● Task directions
Write the records out once more, so that nothing differs from the original.

● Extracted records
◇ ◇ ◇

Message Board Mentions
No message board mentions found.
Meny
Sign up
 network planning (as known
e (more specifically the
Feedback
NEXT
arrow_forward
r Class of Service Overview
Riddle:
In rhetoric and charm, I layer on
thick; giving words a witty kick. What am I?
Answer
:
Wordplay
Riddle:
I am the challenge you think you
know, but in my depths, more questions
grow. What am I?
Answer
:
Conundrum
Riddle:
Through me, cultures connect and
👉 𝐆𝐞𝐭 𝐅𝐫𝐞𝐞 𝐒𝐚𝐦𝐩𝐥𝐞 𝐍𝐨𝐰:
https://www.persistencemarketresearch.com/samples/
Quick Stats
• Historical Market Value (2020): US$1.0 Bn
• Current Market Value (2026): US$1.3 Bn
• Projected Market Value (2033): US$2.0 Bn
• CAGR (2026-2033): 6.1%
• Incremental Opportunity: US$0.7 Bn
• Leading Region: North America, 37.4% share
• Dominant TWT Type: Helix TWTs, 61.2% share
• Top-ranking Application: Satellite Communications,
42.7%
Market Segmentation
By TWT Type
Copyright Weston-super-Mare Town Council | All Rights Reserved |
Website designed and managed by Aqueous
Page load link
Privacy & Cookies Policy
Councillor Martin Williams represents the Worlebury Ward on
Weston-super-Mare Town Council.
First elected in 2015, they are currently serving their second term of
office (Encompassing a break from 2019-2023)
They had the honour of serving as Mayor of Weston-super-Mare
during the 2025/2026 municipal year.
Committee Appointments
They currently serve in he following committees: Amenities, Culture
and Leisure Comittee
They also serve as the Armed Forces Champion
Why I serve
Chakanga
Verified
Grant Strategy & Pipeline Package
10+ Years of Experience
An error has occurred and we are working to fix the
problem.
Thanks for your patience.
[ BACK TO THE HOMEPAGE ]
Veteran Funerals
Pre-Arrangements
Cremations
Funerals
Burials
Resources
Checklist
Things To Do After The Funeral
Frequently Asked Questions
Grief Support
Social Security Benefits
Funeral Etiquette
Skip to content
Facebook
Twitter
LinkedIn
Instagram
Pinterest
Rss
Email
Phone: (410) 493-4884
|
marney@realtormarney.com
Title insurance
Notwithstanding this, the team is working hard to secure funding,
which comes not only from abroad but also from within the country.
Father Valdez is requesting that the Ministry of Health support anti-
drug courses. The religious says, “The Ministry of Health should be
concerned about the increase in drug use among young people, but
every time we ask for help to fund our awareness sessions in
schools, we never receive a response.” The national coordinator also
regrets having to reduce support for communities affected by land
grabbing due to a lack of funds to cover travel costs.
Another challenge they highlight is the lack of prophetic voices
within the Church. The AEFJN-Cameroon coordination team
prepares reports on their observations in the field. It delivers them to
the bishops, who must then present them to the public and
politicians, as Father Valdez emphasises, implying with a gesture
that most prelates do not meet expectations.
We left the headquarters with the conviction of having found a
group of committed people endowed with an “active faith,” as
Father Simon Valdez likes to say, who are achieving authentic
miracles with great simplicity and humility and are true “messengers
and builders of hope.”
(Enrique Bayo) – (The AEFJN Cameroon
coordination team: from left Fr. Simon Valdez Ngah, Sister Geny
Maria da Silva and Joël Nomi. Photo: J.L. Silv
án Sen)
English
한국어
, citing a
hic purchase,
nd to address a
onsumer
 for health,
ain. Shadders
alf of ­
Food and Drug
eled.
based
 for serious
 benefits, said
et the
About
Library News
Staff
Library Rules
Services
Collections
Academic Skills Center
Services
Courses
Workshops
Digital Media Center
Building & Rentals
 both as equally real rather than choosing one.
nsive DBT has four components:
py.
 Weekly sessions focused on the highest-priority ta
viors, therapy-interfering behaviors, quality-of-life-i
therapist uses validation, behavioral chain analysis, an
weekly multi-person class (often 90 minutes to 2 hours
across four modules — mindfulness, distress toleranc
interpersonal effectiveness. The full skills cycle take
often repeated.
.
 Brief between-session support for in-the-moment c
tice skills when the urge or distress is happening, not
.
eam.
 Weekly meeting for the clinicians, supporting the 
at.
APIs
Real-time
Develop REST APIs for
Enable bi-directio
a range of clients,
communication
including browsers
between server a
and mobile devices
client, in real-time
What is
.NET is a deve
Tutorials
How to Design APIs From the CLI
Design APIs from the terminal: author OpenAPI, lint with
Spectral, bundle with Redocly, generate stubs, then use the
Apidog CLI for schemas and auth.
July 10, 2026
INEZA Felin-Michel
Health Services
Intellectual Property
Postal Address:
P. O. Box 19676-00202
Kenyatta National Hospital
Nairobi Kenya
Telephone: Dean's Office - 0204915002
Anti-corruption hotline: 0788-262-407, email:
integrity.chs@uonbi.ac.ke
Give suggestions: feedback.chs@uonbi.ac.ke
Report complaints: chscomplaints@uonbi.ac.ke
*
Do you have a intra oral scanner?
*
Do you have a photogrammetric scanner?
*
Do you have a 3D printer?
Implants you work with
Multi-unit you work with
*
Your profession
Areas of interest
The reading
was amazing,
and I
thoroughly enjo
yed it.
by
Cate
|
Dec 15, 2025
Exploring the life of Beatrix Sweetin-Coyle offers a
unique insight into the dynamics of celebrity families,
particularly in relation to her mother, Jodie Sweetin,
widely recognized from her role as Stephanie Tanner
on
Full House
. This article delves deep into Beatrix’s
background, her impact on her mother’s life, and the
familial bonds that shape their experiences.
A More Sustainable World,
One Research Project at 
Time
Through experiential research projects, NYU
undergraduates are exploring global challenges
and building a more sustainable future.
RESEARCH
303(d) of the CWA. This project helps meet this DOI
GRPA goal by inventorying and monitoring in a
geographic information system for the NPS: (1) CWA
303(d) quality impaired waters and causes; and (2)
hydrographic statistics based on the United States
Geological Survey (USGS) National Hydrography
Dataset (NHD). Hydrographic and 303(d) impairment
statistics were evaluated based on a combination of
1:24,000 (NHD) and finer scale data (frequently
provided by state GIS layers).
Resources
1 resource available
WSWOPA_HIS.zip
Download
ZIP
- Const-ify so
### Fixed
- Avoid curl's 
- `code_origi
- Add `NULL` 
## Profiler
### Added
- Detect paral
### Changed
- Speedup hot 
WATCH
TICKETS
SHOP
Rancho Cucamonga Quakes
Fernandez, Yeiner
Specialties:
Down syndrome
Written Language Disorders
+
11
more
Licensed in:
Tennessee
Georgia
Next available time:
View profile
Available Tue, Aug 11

◇ ◇ ◇

● Worked solution
Message Board Mentions
No message board mentions found.
Meny
Sign up
 network planning (as known
e (more specifically the
Feedback
NEXT
arrow_forward
r Class of Service Overview
Riddle:
In rhetoric and charm, I layer on
thick; giving words a witty kick. What am I?
Answer
:
Wordplay
Riddle:
I am the challenge you think you
know, but in my depths, more questions
grow. What am I?
Answer
:
Conundrum
Riddle:
Through me, cultures connect and
👉 𝐆𝐞𝐭 𝐅𝐫𝐞𝐞 𝐒𝐚𝐦𝐩𝐥𝐞 𝐍𝐨𝐰:
https://www.persistencemarketresearch.com/samples/
Quick Stats
• Historical Market Value (2020): US$1.0 Bn
• Current Market Value (2026): US$1.3 Bn
• Projected Market Value (2033): US$2.0 Bn
• CAGR (2026-2033): 6.1%
• Incremental Opportunity: US$0.7 Bn
• Leading Region: North America, 37.4% share
• Dominant TWT Type: Helix TWTs, 61.2% share
• Top-ranking Application: Satellite Communications,
42.7%
Market Segmentation
By TWT Type
Copyright Weston-super-Mare Town Council | All Rights Reserved |
Website designed and managed by Aqueous
Page load link
Privacy & Cookies Policy
Councillor Martin Williams represents the Worlebury Ward on
Weston-super-Mare Town Council.
First elected in 2015, they are currently serving their second term of
office (Encompassing a break from 2019-2023)
They had the honour of serving as Mayor of Weston-super-Mare
during the 2025/2026 municipal year.
Committee Appointments
They currently serve in he following committees: Amenities, Culture
and Leisure Comittee
They also serve as the Armed Forces Champion
Why I serve
Chakanga
Verified
Grant Strategy & Pipeline Package
10+ Years of Experience
An error has occurred and we are working to fix the
problem.
Thanks for your patience.
[ BACK TO THE HOMEPAGE ]
Veteran Funerals
Pre-Arrangements
Cremations
Funerals
Burials
Resources
Checklist
Things To Do After The Funeral
Frequently Asked Questions
Grief Support
Social Security Benefits
Funeral Etiquette
Skip to content
Facebook
Twitter
LinkedIn
Instagram
Pinterest
Rss
Email
Phone: (410) 493-4884
|
marney@realtormarney.com
Title insurance
Notwithstanding this, the team is working hard to secure funding,
which comes not only from abroad but also from within the country.
Father Valdez is requesting that the Ministry of Health support anti-
drug courses. The religious says, “The Ministry of Health should be
concerned about the increase in drug use among young people, but
every time we ask for help to fund our awareness sessions in
schools, we never receive a response.” The national coordinator also
regrets having to reduce support for communities affected by land
grabbing due to a lack of funds to cover travel costs.
Another challenge they highlight is the lack of prophetic voices
within the Church. The AEFJN-Cameroon coordination team
prepares reports on their observations in the field. It delivers them to
the bishops, who must then present them to the public and
politicians, as Father Valdez emphasises, implying with a gesture
that most prelates do not meet expectations.
We left the headquarters with the conviction of having found a
group of committed people endowed with an “active faith,” as
Father Simon Valdez likes to say, who are achieving authentic
miracles with great simplicity and humility and are true “messengers
and builders of hope.”
(Enrique Bayo) – (The AEFJN Cameroon
coordination team: from left Fr. Simon Valdez Ngah, Sister Geny
Maria da Silva and Joël Nomi. Photo: J.L. Silv
án Sen)
English
한국어
, citing a
hic purchase,
nd to address a
onsumer
 for health,
ain. Shadders
alf of ­
Food and Drug
eled.
based
 for serious
 benefits, said
et the
About
Library News
Staff
Library Rules
Services
Collections
Academic Skills Center
Services
Courses
Workshops
Digital Media Center
Building & Rentals
 both as equally real rather than choosing one.
nsive DBT has four components:
py.
 Weekly sessions focused on the highest-priority ta
viors, therapy-interfering behaviors, quality-of-life-i
therapist uses validation, behavioral chain analysis, an
weekly multi-person class (often 90 minutes to 2 hours
across four modules — mindfulness, distress toleranc
interpersonal effectiveness. The full skills cycle take
often repeated.
.
 Brief between-session support for in-the-moment c
tice skills when the urge or distress is happening, not
.
eam.
 Weekly meeting for the clinicians, supporting the 
at.
APIs
Real-time
Develop REST APIs for
Enable bi-directio
a range of clients,
communication
including browsers
between server a
and mobile devices
client, in real-time
What is
.NET is a deve
Tutorials
How to Design APIs From the CLI
Design APIs from the terminal: author OpenAPI, lint with
Spectral, bundle with Redocly, generate stubs, then use the
Apidog CLI for schemas and auth.
July 10, 2026
INEZA Felin-Michel
Health Services
Intellectual Property
Postal Address:
P. O. Box 19676-00202
Kenyatta National Hospital
Nairobi Kenya
Telephone: Dean's Office - 0204915002
Anti-corruption hotline: 0788-262-407, email:
integrity.chs@uonbi.ac.ke
Give suggestions: feedback.chs@uonbi.ac.ke
Report complaints: chscomplaints@uonbi.ac.ke
*
Do you have a intra oral scanner?
*
Do you have a photogrammetric scanner?
*
Do you have a 3D printer?
Implants you work with
Multi-unit you work with
*
Your profession
Areas of interest
The reading
was amazing,
and I
thoroughly enjo
yed it.
by
Cate
|
Dec 15, 2025
Exploring the life of Beatrix Sweetin-Coyle offers a
unique insight into the dynamics of celebrity families,
particularly in relation to her mother, Jodie Sweetin,
widely recognized from her role as Stephanie Tanner
on
Full House
. This article delves deep into Beatrix’s
background, her impact on her mother’s life, and the
familial bonds that shape their experiences.
A More Sustainable World,
One Research Project at 
Time
Through experiential research projects, NYU
undergraduates are exploring global challenges
and building a more sustainable future.
RESEARCH
303(d) of the CWA. This project helps meet this DOI
GRPA goal by inventorying and monitoring in a
geographic information system for the NPS: (1) CWA
303(d) quality impaired waters and causes; and (2)
hydrographic statistics based on the United States
Geological Survey (USGS) National Hydrography
Dataset (NHD). Hydrographic and 303(d) impairment
statistics were evaluated based on a combination of
1:24,000 (NHD) and finer scale data (frequently
provided by state GIS layers).
Resources
1 resource available
WSWOPA_HIS.zip
Download
ZIP
- Const-ify so
### Fixed
- Avoid curl's 
- `code_origi
- Add `NULL` 
## Profiler
### Added
- Detect paral
### Changed
- Speedup hot 
WATCH
TICKETS
SHOP
Rancho Cucamonga Quakes
Fernandez, Yeiner
Specialties:
Down syndrome
Written Language Disorders
+
11
more
Licensed in:
Tennessee
Georgia
Next available time:
View profile
Available Tue, Aug 11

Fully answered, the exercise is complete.